I am using the Chewy gem to integrate Elasticsearch into my Rails project.
I set up the index for a model called (Listing
) and my search interface where I use the Chewy es dsl.
listings_index.rb
class ListingsIndex < Chewy::Index
settings analysis: {
analyzer: {
exact: {
tokenizer: 'keyword',
filter: ['lowercase']
}
}
}
define_type Listing.available.includes(:listing_images, :user) do
field :id, type: 'integer'
field :listing_type, analyzer: 'exact'
field :status, analyzer: 'exact'
field :bedrooms, type: 'integer'
field :price, type: 'integer'
field :tenant_fee, type: 'integer'
field :neighborhood_id, type: 'integer'
field :bathrooms, type: 'float'
field :lat, type: 'float'
field :lng, type: 'float'
field :available_date, type: 'date'
field :full_address, type: 'text'
field :title, type: 'text'
field :user_last_active_at, value: ->(listing) { listing.user.last_active_at } # last_active_at on the User model is of type date
field :street, value: ->(listing) { listing.street }
field :listing_images do
field :image, type: 'object'
end
field :coordinates, type: 'geo_point', value: ->{ { lat: lat, lon: lng } }
end
end
listing_search.rb
class ListingSearch
include ActiveData::Model
attribute :bedrooms, type: Integer
attribute :listing_type, type: String
attribute :price_min, type: String
attribute :price_max, type: String
attribute :date, type: String
attribute :neighborhoods, type: Array
def index
ListingsIndex
end
def search
[base_filter, neighborhood_ids_filter,
price_filter, date_filter, bed_filter, apt_type_filter, sorting].compact.reduce(:merge)
end
def sorting
index.order({ user_last_active_at: :desc})
end
def base_filter
index.filter(term: {status: 'available'}).limit(4000)
end
def apt_type_filter
if !listing_type.blank? && listing_type =~ /\d/
if listing_type == '1'
index.filter(term: { listing_type: "full" })
end
if listing_type == '0'
index.filter(term: { listing_type: "share" })
end
end
end
def bed_filter
return unless bedrooms.present?
index.filter(term: { bedrooms: bedrooms.to_i })
end
def date_filter
return unless date.present?
parse_date = Chronic.parse(date, {:guess => false}).first
body = {}.tap do |body|
body.merge!(gte: parse_date) if date?
end
index.filter(range: {available_date: body}) if body.present?
end
def price_filter
return if price_min == 'Min $' && price_max == 'Max $'
if price_min != 'Min $' && price_max != 'Max $'
body = {}.tap do |body|
body.merge!(gte: price_min.to_i) if price_min?

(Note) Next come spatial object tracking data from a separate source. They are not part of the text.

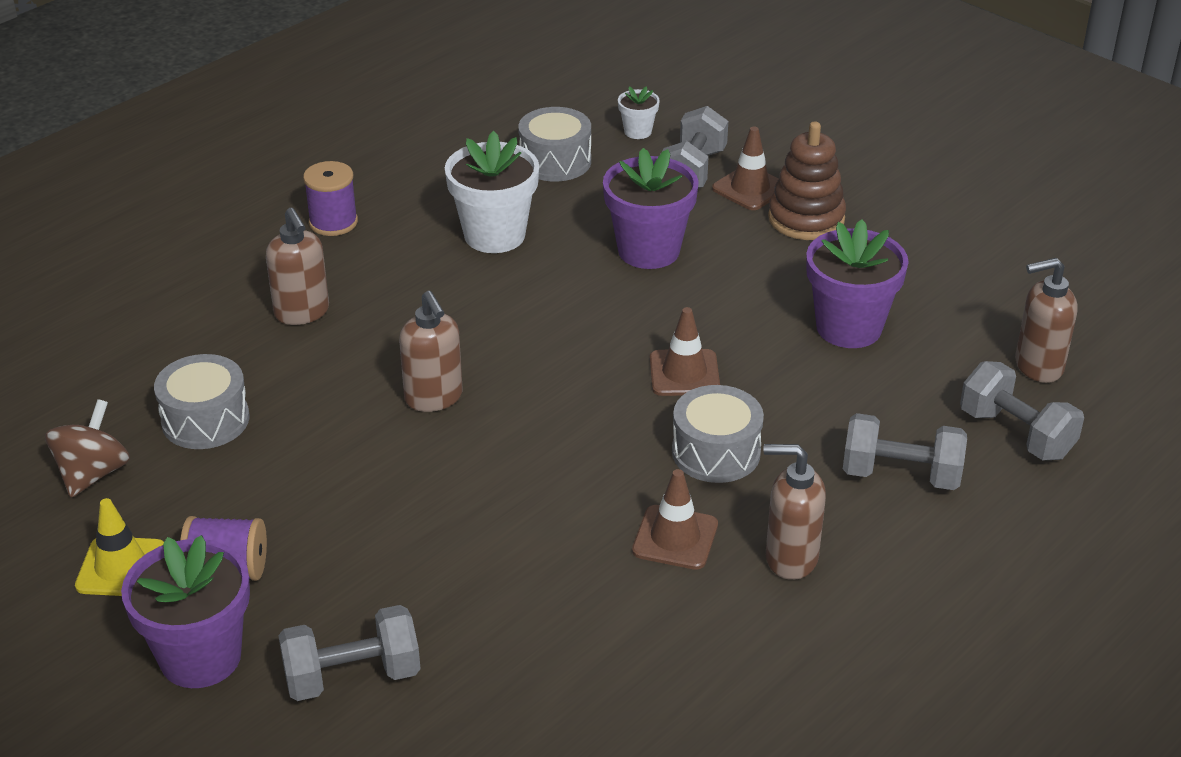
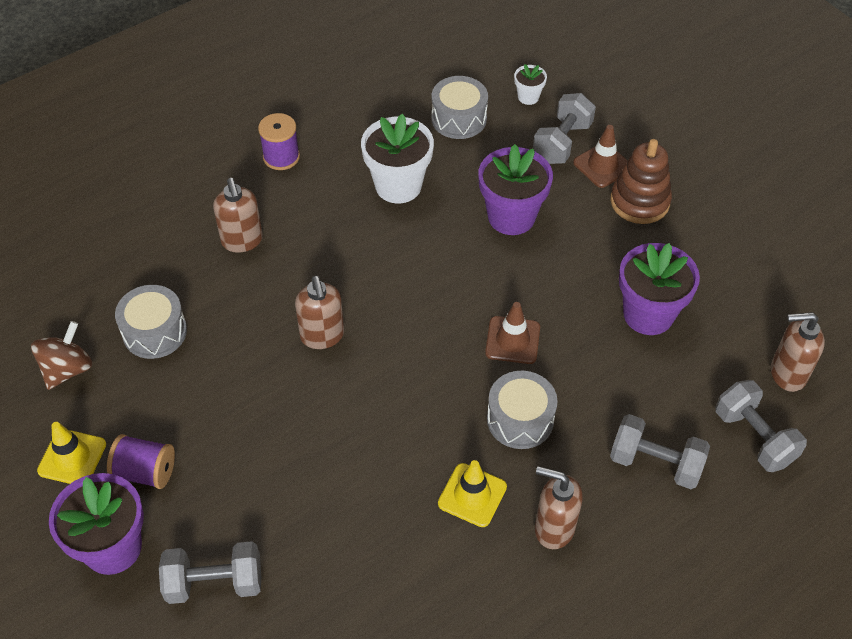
camera: 10 degrees right, 15 degrees up
(675, 538) = (472, 495): brown traffic cone -> yellow traffic cone

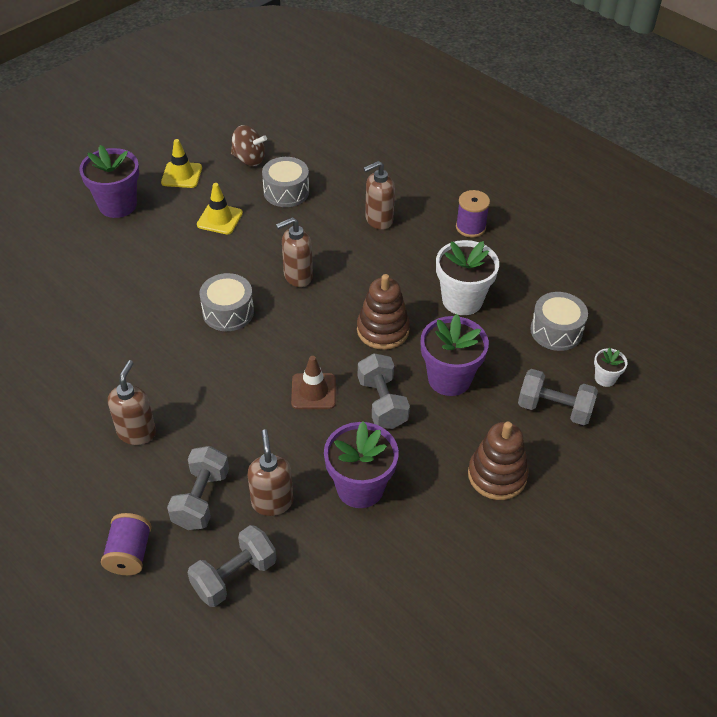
camera: 80 degrees right, 5 degrees down
(145, 472) = (173, 209): purple spool -> purple spool (129, 554)
(214, 583) = (92, 255): grey dumbbell -> grey dumbbell (382, 403)
(430, 263) = (383, 330): none -> brown stacking toy
(472, 495) = (164, 379): yellow traffic cone -> yellow traffic cone (219, 219)
(520, 419) = (235, 403): grey drum -> grey drum (228, 312)
(602, 165) = (535, 443): brown traffic cone -> none
(787, 374) = (310, 606): brown soap dispenser -> brown soap dispenser (272, 502)

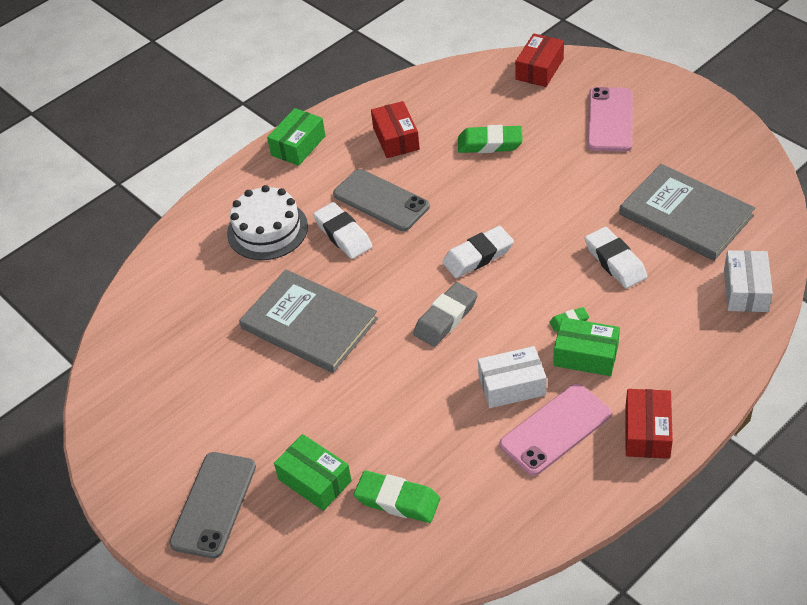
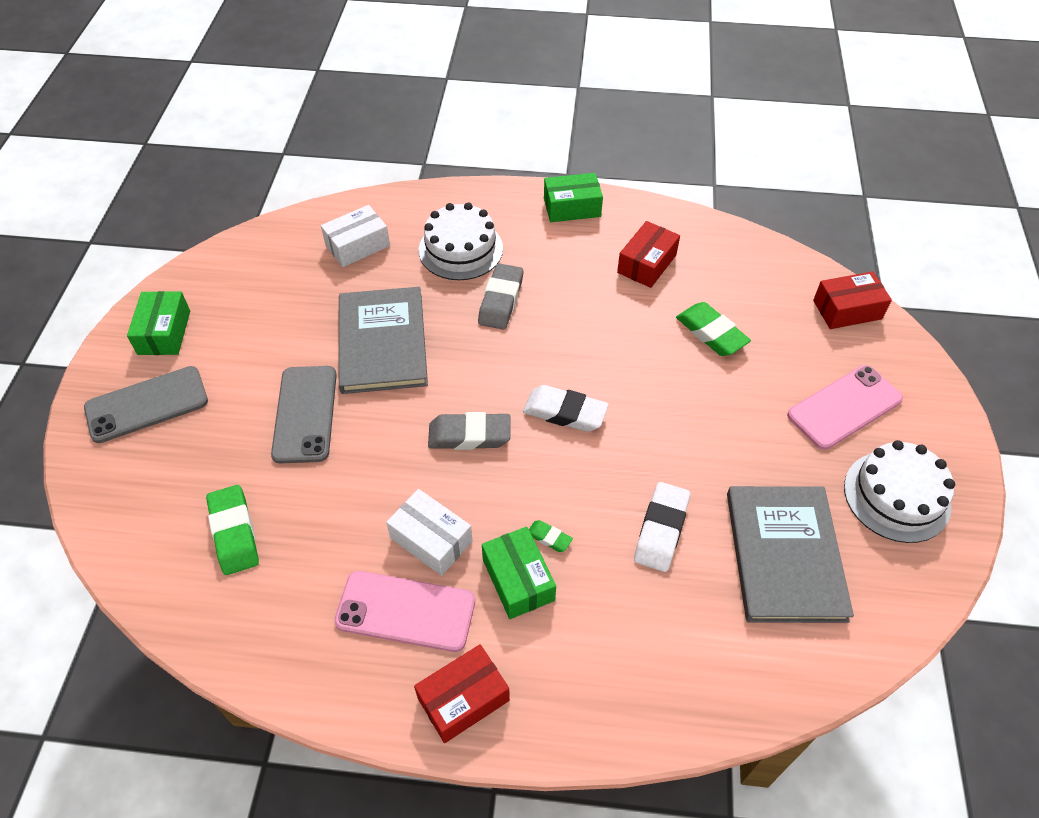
camera: 45 degrees right, 5 degrees up
(314, 480) = (216, 457): green box -> green box (164, 332)
(343, 234) = (501, 300): white eraser -> grey eraser
(381, 200) = (564, 300): grey phone -> grey phone (305, 414)
(692, 139) = (896, 496): none -> white cake
(745, 290) = (734, 680): white box -> white box (357, 245)

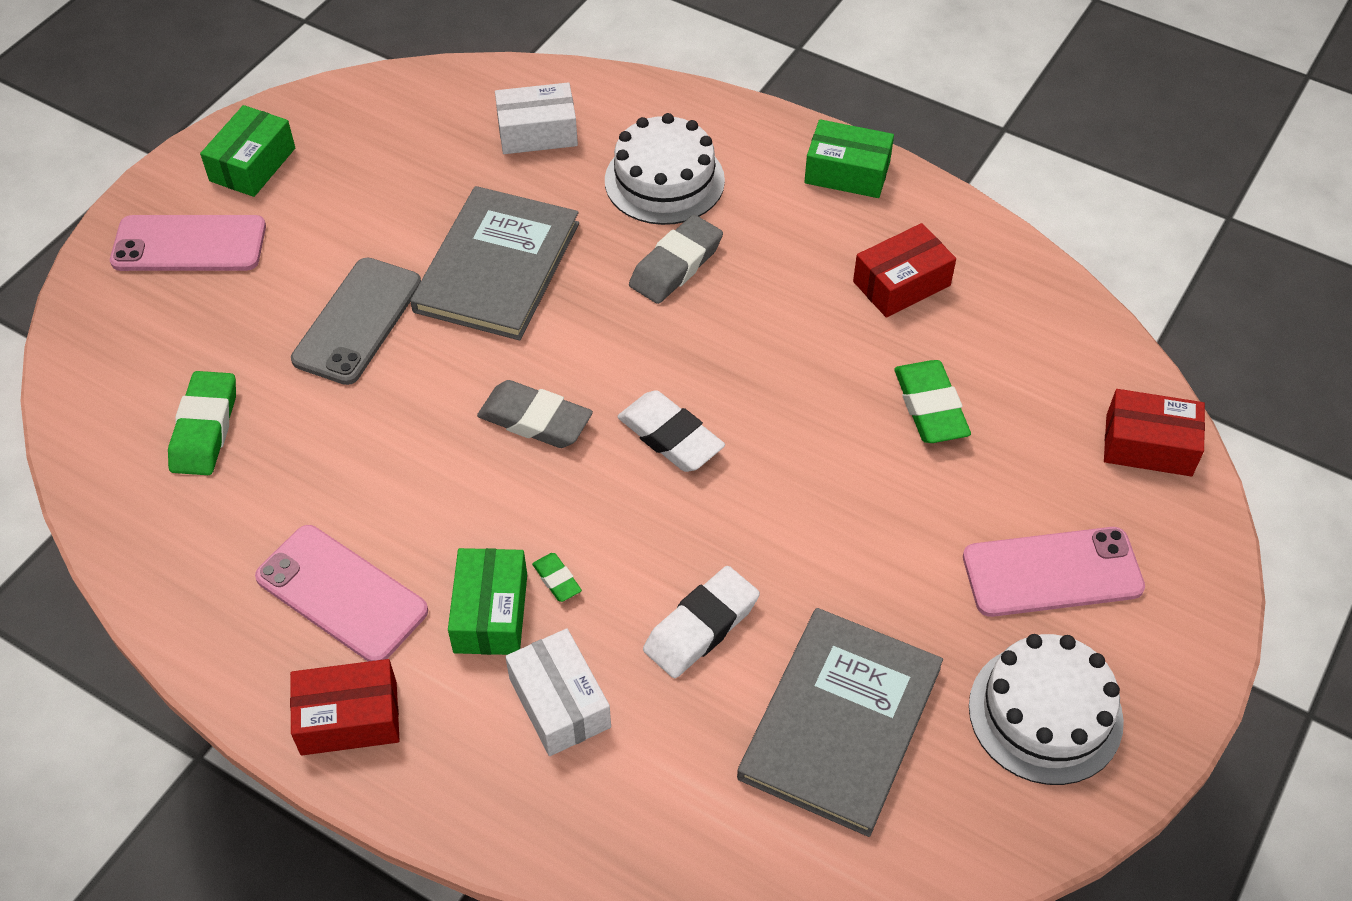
camera: 25 degrees right, 0 degrees up
(147, 404) = (189, 244): grey phone -> pink phone
(431, 540) = (417, 525): white box -> white box (559, 703)

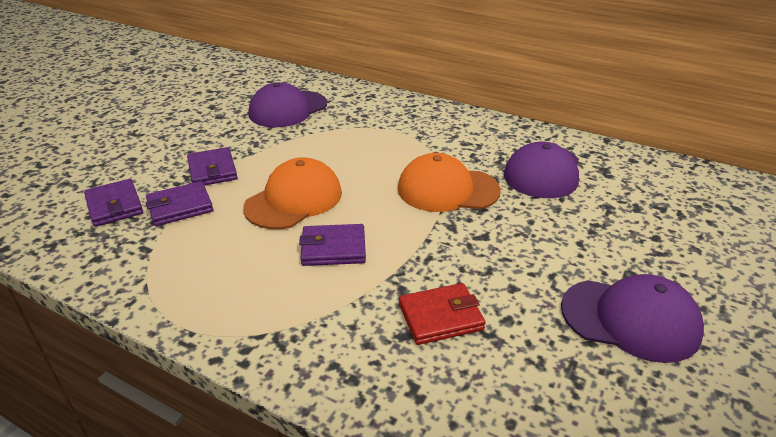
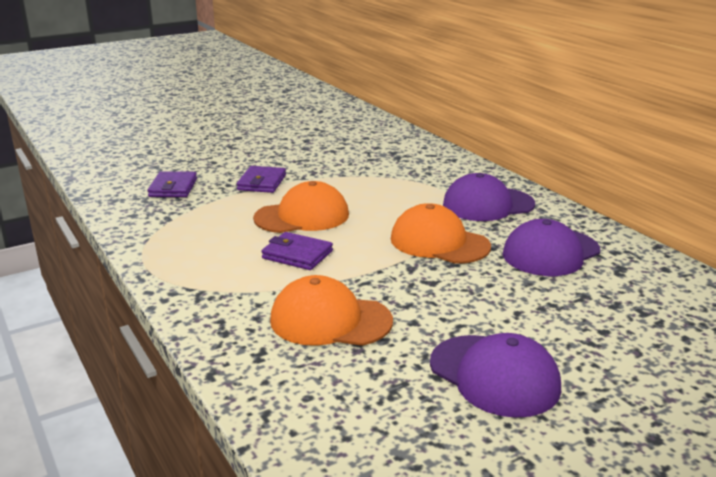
camera: 30 degrees right, 10 degrees down
(180, 207) = (215, 200): purple wallet -> none
(288, 109) = (366, 154): purple cap -> purple cap (488, 205)
(440, 317) = (330, 320): red wallet -> orange cap

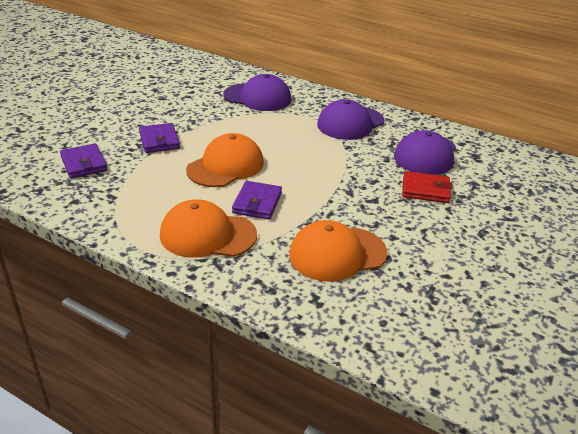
camera: 30 degrees left, 10 degrees up
(297, 255) = (257, 203): purple wallet -> purple wallet turned 75 degrees counterclockwise
(439, 242) = (348, 164): orange cap -> orange cap (208, 235)
(494, 375) = (478, 262): purple cap -> purple cap (257, 97)
(508, 287) = (425, 190): none -> red wallet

body.merge!(lte: price_max.to_i) if price_max?
end
elsif price_min == 'Min $' && price_max != 'Max $'
body = {}.tap do |body|
body.merge!(lte: price_max) if price_max?
end
elsif price_min != 'Min $' && price_max == 'Max $'
body = {}.tap do |body|
body.merge!(gte: price_min) if price_min?
end
end
index.filter(range: {price: body}) if body.present?
end
def neighborhood_ids_filter
index.filter(terms: {neighborhood_id: neighborhoods}) if neighborhoods?
end
end
The first problem is the filter apt_type_filter
. It doesn't return the correct data.
The second problem is when I sort the data using the sorting
method I get a ES BadRequest error:
Elasticsearch::Transport::Transport::Errors::BadRequest: [400] {"error":{"root_cause":[{"type":"illegal_argument_exception","reason":"Fielddata is disabled on text fields by default. Set fielddata=true on [user_last_active_at] in order to load fielddata in memory by uninverting the inverted index. Note that this can however use significant memory. Alternatively use a keyword field instead."}],"type":"search_phase_execution_exception","reason":"all shards failed","phase":"query","grouped":true,"failed_shards":[{"shard":0,"index":"listings","node":"IYxQCcHESTWOaitD9XtDFA","reason":{"type":"illegal_argument_exception","reason":"Fielddata is disabled on text fields by default. Set fielddata=true on [user_last_active_at] in order to load fielddata in memory by uninverting the inverted index. Note that this can however use significant memory. Alternatively use a keyword field instead."}}]},"status":400}
Here's the output of Chewy's index Query
object:
<ListingsIndex::Query {:index=>["listings"], :type=>["listing"], :body=>{:size=>4000, :query=>{:bool=>{:filter=>[{:bool=>{:must=>[{:bool=>{:must=>[{:bool=>{:must=>[{:term=>{:status=>"available"}}, {:terms=>{:neighborhood_id=>["45"]}}]}}, {:range=>{:price=>{:gte=>800, :lte=>3000}}}]}}, {:range=>{:available_date=>{:gte=>2018-02-01 00:00:00 +0100}}}]}}, {:term=>{:bedrooms=>1}}]}}}}>
Any help would be amazing. Thanks.
Mohammad gave me good insight into the problem. To resolve it I changed two things:
First, I did not indicate to ES how user_last_active_at
should be indexed so I specified the type of field to be indexed like so:
field :user_last_active_at, type: 'date', value: ->(listing) { listing.user.last_active_at }
As for the listing_type
field believe the problem was that ES was tokenizing the field value (splitting it into it's individual character). Rather my goal was to search on the full field value. Using the keyword
to make it searchable
field :listing_type, analyzer: 'keyword'